Un article publié dans le magazine Science vient de rapporter la première observation d’un événement très rare, la disparition d’une étoile dans un trou noir supermassif. L’événement a été détecté le 28 mars 2011 par le satellite gamma Swift, avant d’être analysé plus en détail par le télescope spatial Hubble et le satellite X Chandra. L’événement s’est produit dans la direction de la constellation du Dragon, dans une galaxie à 3,8 milliards d’années-lumière de nous.

La source de rayons gamma détectée par Swift, qui porte le charmant nom de Sw 1644+57, a d’abord été prise pour un sursaut gamma classique, mais deux caractéristiques la distingue. D’abord, la source émet encore des rayons gamma deux mois et demi après son apparition, alors que les sursauts classiques ne durent au plus que quelques secondes. Ensuite, la source se trouve directement au cœur d’une galaxie, alors que les sursauts classiques sont repartis au hasard dans n’importe quelle partie d’une galaxie. L’analyse des différentes observations de Sw 1644+57 montre que l’événement s’interprète comme une étoile qui se serait trop rapprochée d’un trou noir et aurait été absorbée par celui-ci.

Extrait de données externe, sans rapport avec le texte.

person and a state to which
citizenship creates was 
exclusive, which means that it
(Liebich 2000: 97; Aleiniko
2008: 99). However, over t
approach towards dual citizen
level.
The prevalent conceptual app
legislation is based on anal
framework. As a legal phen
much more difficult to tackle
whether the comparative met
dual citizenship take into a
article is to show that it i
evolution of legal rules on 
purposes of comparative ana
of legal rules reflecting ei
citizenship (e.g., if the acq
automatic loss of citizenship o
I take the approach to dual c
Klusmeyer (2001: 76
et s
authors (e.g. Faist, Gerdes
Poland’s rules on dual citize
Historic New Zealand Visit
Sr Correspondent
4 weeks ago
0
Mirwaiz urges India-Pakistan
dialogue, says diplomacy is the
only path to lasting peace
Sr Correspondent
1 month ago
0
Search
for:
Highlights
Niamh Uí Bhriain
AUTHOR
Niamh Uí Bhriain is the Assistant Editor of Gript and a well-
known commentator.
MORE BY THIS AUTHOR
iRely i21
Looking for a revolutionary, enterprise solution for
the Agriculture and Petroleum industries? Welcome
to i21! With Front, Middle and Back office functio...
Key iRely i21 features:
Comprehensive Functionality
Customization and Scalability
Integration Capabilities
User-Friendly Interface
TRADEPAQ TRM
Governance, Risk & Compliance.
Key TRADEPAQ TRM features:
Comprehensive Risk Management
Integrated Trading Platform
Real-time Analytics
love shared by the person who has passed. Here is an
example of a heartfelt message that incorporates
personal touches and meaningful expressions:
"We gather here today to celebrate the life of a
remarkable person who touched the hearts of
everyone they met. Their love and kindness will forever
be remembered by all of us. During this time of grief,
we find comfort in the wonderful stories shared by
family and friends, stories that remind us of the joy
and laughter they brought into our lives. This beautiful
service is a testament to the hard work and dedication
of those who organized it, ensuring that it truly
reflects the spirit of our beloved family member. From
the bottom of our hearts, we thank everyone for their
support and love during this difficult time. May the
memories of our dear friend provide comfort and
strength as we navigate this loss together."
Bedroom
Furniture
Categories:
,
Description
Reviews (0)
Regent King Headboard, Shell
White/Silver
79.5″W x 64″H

La plupart des galaxies possèdent probablement en leur centre un trou noir supermassif. Dans ce cas particulier, la masse est estimée à environ 10 millions de fois celle du Soleil. Lorsqu’une étoile, attirée par la gravité, se rapproche de trop près, le champ gravitationnel très intense du trou noir étire et disloque le corps stellaire. Le gaz de l’étoile se répand alors autour du trou noir et peut former ce que l’on appelle un disque d’accrétion. Lorsque la matière de l’étoile tombe vers le trou noir, son énergie gravitationnelle se transforme en énergie thermique et peut produire un rayonnement très intense, ce qui explique les émissions observées dans les rayons X et gamma.

Un tel évènement est très rare. On estime que pour une galaxie donnée, une telle fin d’étoile ne se produit qu’une fois tous les 100 millions d’années. De plus, le rayonnement d’énergie n’est pas émis dans toutes les directions, mais se concentre dans deux jets étroits perpendiculaires au disque d’accrétion. Une telle observation est donc très rare, car nous ne pouvons détecter les rayons X et gamma que si la Terre se trouve par hasard dans l’axe des jets.